They started on Friday when I dropped him off at nursery for his last day there. I came home and wept those kind of from-the-belly tears that go on for a long time.

I cried

I only cried a little bit when I saw him in his school uniform for the first time on Monday morning and then a bit more when a friend sent me a photograph and some apposite words about the love being in the letting go.

I cried remembering his first day at nursery, his first night in a cot, his first solids, the time I bagged up his 0 – 3 month baby-gros and put them in the loft.

I cried remembering the two of us being in hospital. Me – battered, bruised, bloated, iron-deficient, utterly exhausted, on a drip, using a catheter, unable to move from the chest down. Arch – exquisite, opening his mouth, like a fish needing food, and searching for my tender, aching breast, not knowing what to do with it when he found it.

########################################

**WHAT YOU WILL DO:** Continue the piece about a son starting school, picking up after its final sentence.

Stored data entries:
########################################

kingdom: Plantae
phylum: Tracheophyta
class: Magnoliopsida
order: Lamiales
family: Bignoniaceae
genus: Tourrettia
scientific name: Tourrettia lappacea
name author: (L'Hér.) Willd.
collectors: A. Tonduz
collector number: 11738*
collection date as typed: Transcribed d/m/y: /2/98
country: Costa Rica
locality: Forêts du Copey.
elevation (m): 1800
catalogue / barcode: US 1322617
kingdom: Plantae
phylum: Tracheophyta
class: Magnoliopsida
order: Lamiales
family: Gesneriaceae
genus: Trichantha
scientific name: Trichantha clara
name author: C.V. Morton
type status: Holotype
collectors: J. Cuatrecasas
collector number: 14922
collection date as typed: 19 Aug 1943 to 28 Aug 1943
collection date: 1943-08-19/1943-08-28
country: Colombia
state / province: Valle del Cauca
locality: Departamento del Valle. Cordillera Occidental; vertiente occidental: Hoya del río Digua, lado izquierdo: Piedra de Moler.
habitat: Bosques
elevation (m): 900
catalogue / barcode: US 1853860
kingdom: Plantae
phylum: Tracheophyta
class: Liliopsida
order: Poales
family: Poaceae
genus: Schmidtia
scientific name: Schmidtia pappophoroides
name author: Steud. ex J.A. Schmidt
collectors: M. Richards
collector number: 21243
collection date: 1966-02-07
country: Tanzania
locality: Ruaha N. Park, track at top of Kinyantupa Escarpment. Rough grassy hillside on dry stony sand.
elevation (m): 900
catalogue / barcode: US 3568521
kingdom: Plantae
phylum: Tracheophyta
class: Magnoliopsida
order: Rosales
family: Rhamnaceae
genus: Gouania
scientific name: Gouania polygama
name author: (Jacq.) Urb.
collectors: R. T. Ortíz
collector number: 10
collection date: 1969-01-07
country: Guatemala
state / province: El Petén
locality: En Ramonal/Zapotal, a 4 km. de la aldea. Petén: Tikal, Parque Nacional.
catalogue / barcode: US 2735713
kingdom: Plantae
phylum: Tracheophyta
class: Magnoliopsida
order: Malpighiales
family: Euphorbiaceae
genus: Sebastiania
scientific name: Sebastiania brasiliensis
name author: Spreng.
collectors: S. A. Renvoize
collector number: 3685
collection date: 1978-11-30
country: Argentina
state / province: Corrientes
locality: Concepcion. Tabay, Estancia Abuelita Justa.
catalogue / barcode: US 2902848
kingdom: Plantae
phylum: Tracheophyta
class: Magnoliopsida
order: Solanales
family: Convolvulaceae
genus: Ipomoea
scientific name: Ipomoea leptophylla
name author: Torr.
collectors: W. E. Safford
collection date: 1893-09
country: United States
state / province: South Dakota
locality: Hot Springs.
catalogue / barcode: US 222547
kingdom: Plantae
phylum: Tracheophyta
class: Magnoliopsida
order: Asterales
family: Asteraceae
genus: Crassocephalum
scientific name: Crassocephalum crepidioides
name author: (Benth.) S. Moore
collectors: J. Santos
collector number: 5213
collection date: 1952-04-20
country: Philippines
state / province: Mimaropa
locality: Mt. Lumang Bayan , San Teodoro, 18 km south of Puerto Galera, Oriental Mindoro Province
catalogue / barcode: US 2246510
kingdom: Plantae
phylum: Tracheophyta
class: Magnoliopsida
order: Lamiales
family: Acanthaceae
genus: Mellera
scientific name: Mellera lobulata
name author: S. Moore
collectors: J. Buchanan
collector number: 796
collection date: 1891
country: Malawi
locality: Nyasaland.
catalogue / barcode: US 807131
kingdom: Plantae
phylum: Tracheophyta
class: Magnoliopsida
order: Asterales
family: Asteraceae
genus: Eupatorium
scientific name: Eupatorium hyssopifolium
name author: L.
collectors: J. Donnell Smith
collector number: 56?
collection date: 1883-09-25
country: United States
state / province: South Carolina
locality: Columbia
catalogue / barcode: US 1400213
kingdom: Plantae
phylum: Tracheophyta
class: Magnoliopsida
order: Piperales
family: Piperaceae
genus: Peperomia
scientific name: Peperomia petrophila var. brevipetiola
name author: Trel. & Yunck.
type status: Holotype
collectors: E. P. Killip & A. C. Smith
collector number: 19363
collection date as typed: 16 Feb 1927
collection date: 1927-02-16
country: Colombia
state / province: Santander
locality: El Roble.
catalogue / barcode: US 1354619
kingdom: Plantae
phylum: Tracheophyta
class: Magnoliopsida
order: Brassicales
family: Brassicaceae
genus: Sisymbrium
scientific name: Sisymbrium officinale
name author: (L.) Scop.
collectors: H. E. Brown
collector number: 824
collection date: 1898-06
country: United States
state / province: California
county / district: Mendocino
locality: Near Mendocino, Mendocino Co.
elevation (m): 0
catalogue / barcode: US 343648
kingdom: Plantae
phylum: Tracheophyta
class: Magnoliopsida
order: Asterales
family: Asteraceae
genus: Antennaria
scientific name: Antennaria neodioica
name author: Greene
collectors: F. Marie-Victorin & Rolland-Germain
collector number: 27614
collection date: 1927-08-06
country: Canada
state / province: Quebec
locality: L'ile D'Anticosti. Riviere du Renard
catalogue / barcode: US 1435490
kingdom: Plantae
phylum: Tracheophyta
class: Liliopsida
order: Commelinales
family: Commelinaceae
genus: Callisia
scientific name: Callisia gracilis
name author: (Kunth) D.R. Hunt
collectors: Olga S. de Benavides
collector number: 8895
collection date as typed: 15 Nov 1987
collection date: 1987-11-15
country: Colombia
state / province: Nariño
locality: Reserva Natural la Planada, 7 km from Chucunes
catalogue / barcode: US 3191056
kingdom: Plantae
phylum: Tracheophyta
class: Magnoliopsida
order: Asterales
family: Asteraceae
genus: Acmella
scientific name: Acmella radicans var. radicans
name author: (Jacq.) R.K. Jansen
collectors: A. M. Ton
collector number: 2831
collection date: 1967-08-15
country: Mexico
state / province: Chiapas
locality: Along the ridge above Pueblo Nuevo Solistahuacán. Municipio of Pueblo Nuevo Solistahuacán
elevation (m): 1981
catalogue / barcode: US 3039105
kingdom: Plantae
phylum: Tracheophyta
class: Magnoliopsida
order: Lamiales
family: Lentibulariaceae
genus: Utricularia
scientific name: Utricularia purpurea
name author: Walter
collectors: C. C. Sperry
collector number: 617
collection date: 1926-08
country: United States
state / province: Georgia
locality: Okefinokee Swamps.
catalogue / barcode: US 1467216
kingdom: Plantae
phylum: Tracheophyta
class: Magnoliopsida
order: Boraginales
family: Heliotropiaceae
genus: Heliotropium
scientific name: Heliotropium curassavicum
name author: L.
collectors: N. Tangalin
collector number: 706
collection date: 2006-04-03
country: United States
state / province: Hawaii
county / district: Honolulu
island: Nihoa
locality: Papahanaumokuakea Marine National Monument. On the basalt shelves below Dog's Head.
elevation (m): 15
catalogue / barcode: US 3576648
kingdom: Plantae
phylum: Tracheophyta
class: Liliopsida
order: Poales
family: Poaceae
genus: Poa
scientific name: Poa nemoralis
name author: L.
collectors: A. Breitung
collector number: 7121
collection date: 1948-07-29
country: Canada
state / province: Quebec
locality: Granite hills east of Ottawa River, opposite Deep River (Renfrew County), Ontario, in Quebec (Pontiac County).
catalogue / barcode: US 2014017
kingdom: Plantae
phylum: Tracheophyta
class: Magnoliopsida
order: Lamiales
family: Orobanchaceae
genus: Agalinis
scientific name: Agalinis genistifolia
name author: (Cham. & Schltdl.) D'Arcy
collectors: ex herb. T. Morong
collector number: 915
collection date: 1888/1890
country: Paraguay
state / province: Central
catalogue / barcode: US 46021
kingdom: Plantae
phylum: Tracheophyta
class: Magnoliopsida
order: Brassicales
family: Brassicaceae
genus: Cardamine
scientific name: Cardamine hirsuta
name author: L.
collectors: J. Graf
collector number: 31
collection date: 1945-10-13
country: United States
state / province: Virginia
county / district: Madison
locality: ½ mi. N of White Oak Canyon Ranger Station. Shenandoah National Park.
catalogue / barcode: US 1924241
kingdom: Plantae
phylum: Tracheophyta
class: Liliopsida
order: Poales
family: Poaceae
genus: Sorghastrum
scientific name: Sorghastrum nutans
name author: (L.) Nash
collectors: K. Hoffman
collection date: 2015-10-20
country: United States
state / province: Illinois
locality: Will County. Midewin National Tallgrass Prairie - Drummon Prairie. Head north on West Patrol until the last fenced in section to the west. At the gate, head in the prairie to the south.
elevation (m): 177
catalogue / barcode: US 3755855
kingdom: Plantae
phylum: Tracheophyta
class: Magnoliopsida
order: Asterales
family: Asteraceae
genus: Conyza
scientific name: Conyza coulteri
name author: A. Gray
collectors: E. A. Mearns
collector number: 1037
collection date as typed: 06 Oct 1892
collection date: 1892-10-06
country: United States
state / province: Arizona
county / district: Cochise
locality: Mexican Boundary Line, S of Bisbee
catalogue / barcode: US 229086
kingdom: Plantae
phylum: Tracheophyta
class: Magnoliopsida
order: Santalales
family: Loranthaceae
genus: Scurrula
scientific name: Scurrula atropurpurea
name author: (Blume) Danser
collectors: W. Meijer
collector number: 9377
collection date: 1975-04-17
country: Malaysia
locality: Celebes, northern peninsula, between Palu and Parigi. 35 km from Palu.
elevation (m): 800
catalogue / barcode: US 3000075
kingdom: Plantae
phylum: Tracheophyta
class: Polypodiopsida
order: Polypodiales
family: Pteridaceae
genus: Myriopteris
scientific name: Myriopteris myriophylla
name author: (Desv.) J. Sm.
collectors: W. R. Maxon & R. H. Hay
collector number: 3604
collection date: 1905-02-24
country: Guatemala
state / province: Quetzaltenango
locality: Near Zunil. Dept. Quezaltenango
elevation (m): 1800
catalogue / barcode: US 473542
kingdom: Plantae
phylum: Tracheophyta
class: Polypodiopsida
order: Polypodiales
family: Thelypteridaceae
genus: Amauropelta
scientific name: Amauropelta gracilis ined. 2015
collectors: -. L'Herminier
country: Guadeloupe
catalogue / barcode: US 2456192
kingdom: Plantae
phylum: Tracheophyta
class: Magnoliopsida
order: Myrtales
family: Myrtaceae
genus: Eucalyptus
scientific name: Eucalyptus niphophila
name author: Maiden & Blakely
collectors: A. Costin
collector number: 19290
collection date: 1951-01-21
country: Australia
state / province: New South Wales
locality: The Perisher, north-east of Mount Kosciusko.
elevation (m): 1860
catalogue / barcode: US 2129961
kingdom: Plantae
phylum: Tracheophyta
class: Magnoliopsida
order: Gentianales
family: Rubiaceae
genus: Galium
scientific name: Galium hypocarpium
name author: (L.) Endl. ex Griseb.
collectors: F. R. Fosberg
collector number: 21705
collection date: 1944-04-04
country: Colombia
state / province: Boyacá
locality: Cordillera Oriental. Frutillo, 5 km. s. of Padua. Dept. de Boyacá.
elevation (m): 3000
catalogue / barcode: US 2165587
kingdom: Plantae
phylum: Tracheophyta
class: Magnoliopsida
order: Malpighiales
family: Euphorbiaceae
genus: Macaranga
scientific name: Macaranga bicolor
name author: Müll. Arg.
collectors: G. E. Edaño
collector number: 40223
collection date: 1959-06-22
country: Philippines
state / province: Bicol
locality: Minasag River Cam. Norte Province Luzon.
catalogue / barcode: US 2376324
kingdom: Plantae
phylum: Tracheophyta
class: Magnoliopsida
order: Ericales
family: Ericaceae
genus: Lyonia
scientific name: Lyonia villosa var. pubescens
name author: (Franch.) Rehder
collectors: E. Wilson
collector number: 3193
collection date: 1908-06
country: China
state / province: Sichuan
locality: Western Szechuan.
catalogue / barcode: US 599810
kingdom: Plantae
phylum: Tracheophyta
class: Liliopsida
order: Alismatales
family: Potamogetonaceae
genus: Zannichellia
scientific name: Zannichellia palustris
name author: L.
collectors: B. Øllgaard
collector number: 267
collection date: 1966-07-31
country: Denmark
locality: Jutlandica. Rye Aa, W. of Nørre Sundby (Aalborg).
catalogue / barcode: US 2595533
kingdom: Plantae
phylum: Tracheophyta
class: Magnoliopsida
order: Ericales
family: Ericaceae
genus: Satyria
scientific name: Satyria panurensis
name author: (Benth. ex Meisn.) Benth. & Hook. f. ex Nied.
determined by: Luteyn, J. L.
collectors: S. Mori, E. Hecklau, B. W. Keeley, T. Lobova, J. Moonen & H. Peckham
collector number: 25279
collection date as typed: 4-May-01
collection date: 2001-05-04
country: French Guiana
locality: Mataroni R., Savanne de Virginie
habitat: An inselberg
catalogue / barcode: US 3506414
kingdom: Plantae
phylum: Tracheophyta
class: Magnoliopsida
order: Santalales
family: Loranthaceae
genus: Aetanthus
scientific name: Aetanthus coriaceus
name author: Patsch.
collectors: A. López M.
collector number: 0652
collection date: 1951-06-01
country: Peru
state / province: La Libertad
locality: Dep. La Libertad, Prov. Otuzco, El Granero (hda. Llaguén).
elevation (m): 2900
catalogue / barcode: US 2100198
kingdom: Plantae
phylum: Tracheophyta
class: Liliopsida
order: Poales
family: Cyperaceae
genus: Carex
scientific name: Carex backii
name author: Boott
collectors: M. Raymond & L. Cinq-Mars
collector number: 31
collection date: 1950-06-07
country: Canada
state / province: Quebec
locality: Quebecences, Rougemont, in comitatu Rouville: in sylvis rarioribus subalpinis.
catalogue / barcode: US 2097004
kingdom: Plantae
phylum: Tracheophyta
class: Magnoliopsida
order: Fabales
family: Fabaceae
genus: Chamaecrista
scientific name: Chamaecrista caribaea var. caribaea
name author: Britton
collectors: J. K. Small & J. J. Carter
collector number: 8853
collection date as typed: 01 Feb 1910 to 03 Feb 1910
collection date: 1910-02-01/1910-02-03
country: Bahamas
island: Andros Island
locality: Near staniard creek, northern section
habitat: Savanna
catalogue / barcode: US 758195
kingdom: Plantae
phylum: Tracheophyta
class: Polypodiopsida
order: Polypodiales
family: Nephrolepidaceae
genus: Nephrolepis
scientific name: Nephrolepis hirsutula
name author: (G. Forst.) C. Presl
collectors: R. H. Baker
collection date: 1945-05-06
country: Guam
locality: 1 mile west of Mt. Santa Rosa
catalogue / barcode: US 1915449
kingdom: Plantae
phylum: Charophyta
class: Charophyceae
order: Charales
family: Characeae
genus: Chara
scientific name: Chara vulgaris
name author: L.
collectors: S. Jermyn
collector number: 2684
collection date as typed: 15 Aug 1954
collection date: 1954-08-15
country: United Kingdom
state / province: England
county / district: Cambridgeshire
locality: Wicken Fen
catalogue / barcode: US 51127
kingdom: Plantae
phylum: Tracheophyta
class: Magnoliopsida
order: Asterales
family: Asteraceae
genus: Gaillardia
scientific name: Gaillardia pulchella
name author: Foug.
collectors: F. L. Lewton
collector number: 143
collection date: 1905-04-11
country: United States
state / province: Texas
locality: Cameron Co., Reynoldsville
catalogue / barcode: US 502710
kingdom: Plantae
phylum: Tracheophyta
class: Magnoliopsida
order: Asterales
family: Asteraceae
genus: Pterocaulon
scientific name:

########################################

**RESPONSE:**
I cried remembering that primal urge, as fierce as a tiger.

It never goes.

The grief gets hidden

The grief gets hidden as we go about our day to day business, but these rites of passage, these separations and letting-gos, bring it to the forefront of consciousness.

It won’t get any easier. I will be crying again when Arch leaves primary school, when he leaves secondary school, when he leaves home… He will look like a young man. I will look like a woman in my late 50s.

But I will be that fluid-filled bag of a mum on morphine in hospital wincing with pain as I try yet again to get my red swollen nipple in that tiny toothless mouth.